Ubuntu 20.04.4 LTS and Mono JIT compiler version 6.12.0.182
Really not sure what causes this...
output.stderr
is filled when the assertions in the program fails, i.e., model generates code that fails one or more test cases. Mono unlike Java, Python, C++, continues executing even if the assertion fails. For example, compile following hello.cs
using System;
using System.Diagnostics;
public class HelloWorld
{
public static void Main(string[] args) {
Debug.Assert(false, "Bleh");
Console.WriteLine ("Executing after assertion");
}
}
Compile and run using:
csc -d:DEBUG hello.cs
MONO_TRACE_LISTENER=Console.Error mono hello.exe
You will see the output is:
Fail: Bleh
at System.Diagnostics.DefaultTraceListener.Fail (System.String message, System.String detailMessage) [0x00000] in <33b19a7ad5234d94abf4fd9b47566616>:0
at System.Diagnostics.TraceListener.Fail (System.String message) [0x00000] in <33b19a7ad5234d94abf4fd9b47566616>:0
at System.Diagnostics.DefaultTraceListener.Fail (System.String message) [0x00000] in <33b19a7ad5234d94abf4fd9b47566616>:0
at System.Diagnostics.TraceInternal.Fail (System.String message) [0x00000] in <33b19a7ad5234d94abf4fd9b47566616>:0
at System.Diagnostics.TraceInternal.Assert (System.Boolean condition, System.String message) [0x00000] in <33b19a7ad5234d94abf4fd9b47566616>:0
at System.Diagnostics.Debug.Assert (System.Boolean condition, System.String message) [0x00000] in <33b19a7ad5234d94abf4fd9b47566616>:0
at HelloWorld.Main (System.String[] args) [0x00000] in <d407b623a45a40d6920f37a2e64a2366>:0
Executing after assertion
Similarly, mono executes all test cases even one of them fails.

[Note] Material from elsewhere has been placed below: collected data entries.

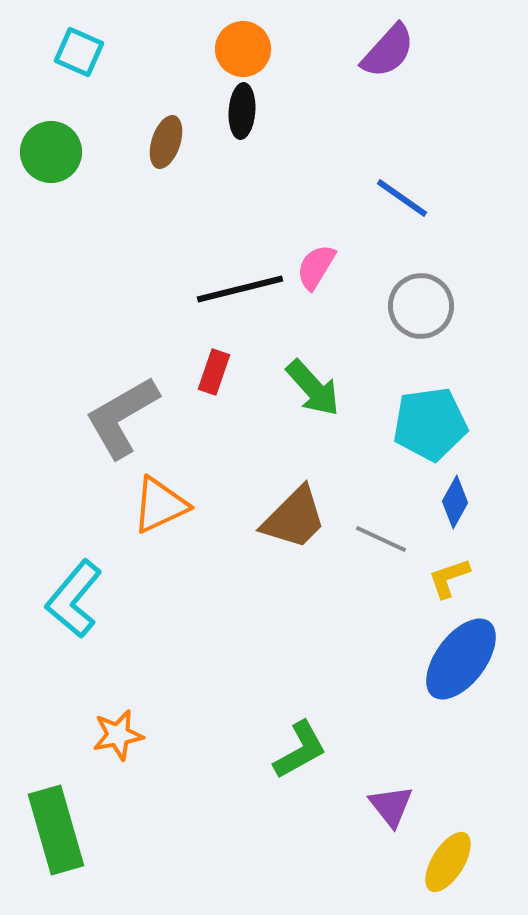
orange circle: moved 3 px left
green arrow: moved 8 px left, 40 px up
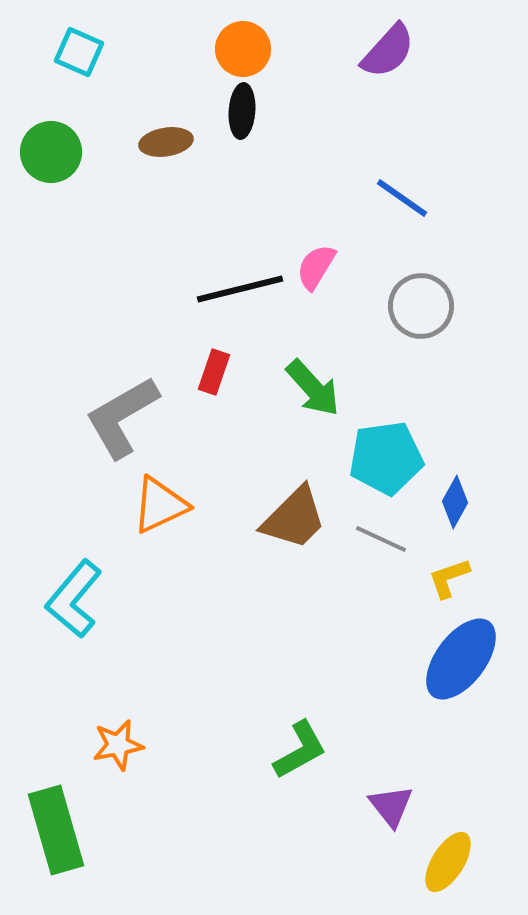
brown ellipse: rotated 63 degrees clockwise
cyan pentagon: moved 44 px left, 34 px down
orange star: moved 10 px down
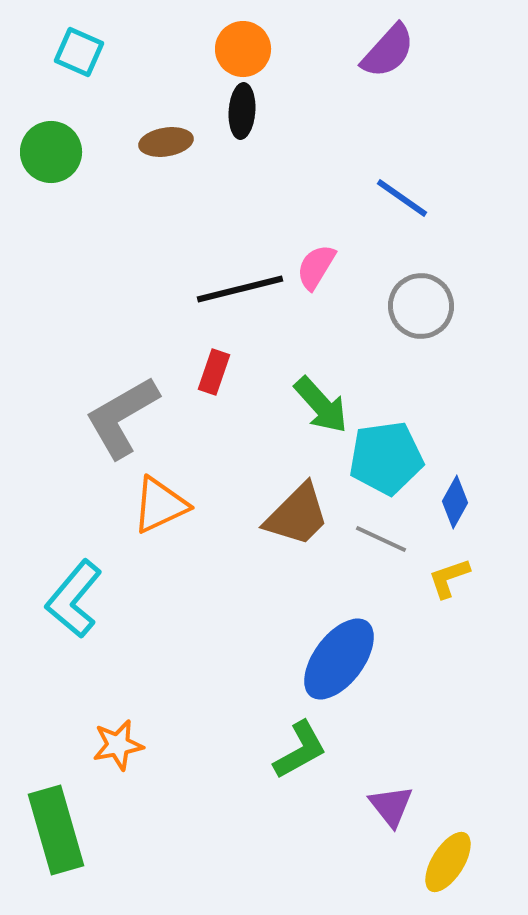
green arrow: moved 8 px right, 17 px down
brown trapezoid: moved 3 px right, 3 px up
blue ellipse: moved 122 px left
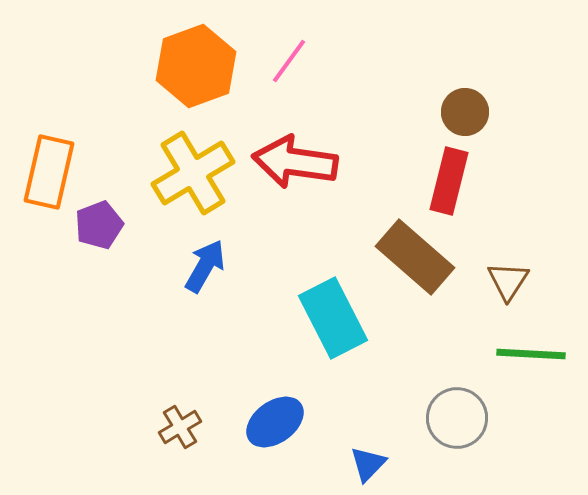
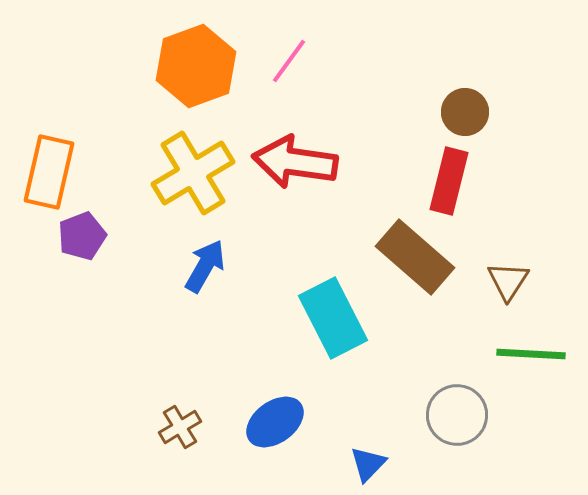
purple pentagon: moved 17 px left, 11 px down
gray circle: moved 3 px up
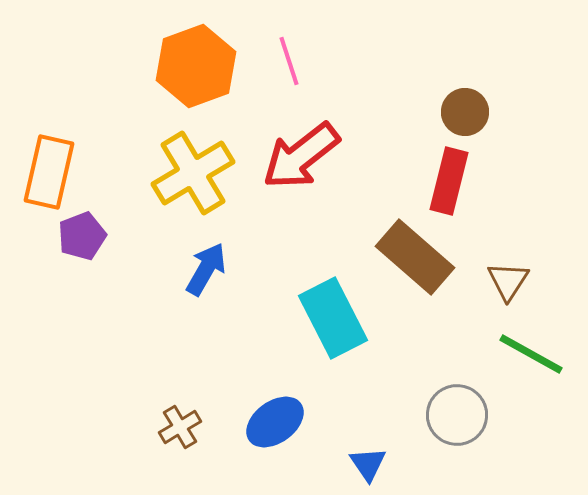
pink line: rotated 54 degrees counterclockwise
red arrow: moved 6 px right, 6 px up; rotated 46 degrees counterclockwise
blue arrow: moved 1 px right, 3 px down
green line: rotated 26 degrees clockwise
blue triangle: rotated 18 degrees counterclockwise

I hope that clears the situation.
Can you try to see the model generated code and see if Mono does report assertion failure for all test cases which the generated code does not pass?
I am genuinely surprised the container behaves differently. @memray if this doesn't get sorted out, I'd be happy to get on a video call and debug.
@arjunguha my apologies! The cs eval works well if running with podman.
I believe my issue was related to the environment, I was trying to run eval_cs.py with my own env but it didn't work out. Sorry about that.